● Task requirements
Output every line below exactly.
(Data provided Opens)
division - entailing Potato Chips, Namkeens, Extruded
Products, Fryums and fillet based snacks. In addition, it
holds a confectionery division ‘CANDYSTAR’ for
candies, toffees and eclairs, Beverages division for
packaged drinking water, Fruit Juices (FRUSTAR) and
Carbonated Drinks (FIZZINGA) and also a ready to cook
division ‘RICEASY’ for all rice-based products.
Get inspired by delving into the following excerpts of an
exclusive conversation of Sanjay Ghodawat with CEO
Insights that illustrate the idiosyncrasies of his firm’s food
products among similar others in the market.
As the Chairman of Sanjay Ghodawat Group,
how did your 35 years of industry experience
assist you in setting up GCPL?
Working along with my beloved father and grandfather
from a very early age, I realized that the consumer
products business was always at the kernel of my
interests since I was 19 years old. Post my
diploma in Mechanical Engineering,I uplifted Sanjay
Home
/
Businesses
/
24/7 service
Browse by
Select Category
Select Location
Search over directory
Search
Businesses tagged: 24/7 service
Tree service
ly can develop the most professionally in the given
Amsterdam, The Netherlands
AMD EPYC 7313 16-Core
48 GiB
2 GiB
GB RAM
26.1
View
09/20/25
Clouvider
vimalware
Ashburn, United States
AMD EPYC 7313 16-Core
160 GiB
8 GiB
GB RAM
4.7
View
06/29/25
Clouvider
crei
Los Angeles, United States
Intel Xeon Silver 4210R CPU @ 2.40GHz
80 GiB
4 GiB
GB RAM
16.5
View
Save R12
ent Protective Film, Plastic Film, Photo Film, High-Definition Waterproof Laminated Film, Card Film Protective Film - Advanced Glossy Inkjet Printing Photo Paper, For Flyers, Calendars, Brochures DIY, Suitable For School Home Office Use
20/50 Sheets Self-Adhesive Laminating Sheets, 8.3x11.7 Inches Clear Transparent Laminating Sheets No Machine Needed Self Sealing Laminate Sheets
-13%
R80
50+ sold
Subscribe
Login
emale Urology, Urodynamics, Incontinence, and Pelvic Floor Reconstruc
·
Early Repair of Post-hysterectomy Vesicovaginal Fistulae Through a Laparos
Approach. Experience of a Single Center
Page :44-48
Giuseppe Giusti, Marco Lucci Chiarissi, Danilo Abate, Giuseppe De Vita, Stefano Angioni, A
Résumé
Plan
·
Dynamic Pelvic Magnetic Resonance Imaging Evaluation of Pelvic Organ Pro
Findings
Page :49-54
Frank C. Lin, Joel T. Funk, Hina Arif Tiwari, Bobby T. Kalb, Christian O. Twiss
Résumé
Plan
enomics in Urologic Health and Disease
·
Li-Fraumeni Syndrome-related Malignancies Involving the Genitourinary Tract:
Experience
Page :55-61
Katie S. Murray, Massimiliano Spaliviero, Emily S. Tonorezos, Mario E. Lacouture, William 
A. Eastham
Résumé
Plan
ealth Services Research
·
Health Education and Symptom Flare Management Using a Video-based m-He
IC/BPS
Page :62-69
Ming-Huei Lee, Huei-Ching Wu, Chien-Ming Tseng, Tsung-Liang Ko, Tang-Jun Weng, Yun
(Data provided Closes)
● Exercise response
division - entailing Potato Chips, Namkeens, Extruded
Products, Fryums and fillet based snacks. In addition, it
holds a confectionery division ‘CANDYSTAR’ for
candies, toffees and eclairs, Beverages division for
packaged drinking water, Fruit Juices (FRUSTAR) and
Carbonated Drinks (FIZZINGA) and also a ready to cook
division ‘RICEASY’ for all rice-based products.
Get inspired by delving into the following excerpts of an
exclusive conversation of Sanjay Ghodawat with CEO
Insights that illustrate the idiosyncrasies of his firm’s food
products among similar others in the market.
As the Chairman of Sanjay Ghodawat Group,
how did your 35 years of industry experience
assist you in setting up GCPL?
Working along with my beloved father and grandfather
from a very early age, I realized that the consumer
products business was always at the kernel of my
interests since I was 19 years old. Post my
diploma in Mechanical Engineering,I uplifted Sanjay
Home
/
Businesses
/
24/7 service
Browse by
Select Category
Select Location
Search over directory
Search
Businesses tagged: 24/7 service
Tree service
ly can develop the most professionally in the given
Amsterdam, The Netherlands
AMD EPYC 7313 16-Core
48 GiB
2 GiB
GB RAM
26.1
View
09/20/25
Clouvider
vimalware
Ashburn, United States
AMD EPYC 7313 16-Core
160 GiB
8 GiB
GB RAM
4.7
View
06/29/25
Clouvider
crei
Los Angeles, United States
Intel Xeon Silver 4210R CPU @ 2.40GHz
80 GiB
4 GiB
GB RAM
16.5
View
Save R12
ent Protective Film, Plastic Film, Photo Film, High-Definition Waterproof Laminated Film, Card Film Protective Film - Advanced Glossy Inkjet Printing Photo Paper, For Flyers, Calendars, Brochures DIY, Suitable For School Home Office Use
20/50 Sheets Self-Adhesive Laminating Sheets, 8.3x11.7 Inches Clear Transparent Laminating Sheets No Machine Needed Self Sealing Laminate Sheets
-13%
R80
50+ sold
Subscribe
Login
emale Urology, Urodynamics, Incontinence, and Pelvic Floor Reconstruc
·
Early Repair of Post-hysterectomy Vesicovaginal Fistulae Through a Laparos
Approach. Experience of a Single Center
Page :44-48
Giuseppe Giusti, Marco Lucci Chiarissi, Danilo Abate, Giuseppe De Vita, Stefano Angioni, A
Résumé
Plan
·
Dynamic Pelvic Magnetic Resonance Imaging Evaluation of Pelvic Organ Pro
Findings
Page :49-54
Frank C. Lin, Joel T. Funk, Hina Arif Tiwari, Bobby T. Kalb, Christian O. Twiss
Résumé
Plan
enomics in Urologic Health and Disease
·
Li-Fraumeni Syndrome-related Malignancies Involving the Genitourinary Tract:
Experience
Page :55-61
Katie S. Murray, Massimiliano Spaliviero, Emily S. Tonorezos, Mario E. Lacouture, William 
A. Eastham
Résumé
Plan
ealth Services Research
·
Health Education and Symptom Flare Management Using a Video-based m-He
IC/BPS
Page :62-69
Ming-Huei Lee, Huei-Ching Wu, Chien-Ming Tseng, Tsung-Liang Ko, Tang-Jun Weng, Yun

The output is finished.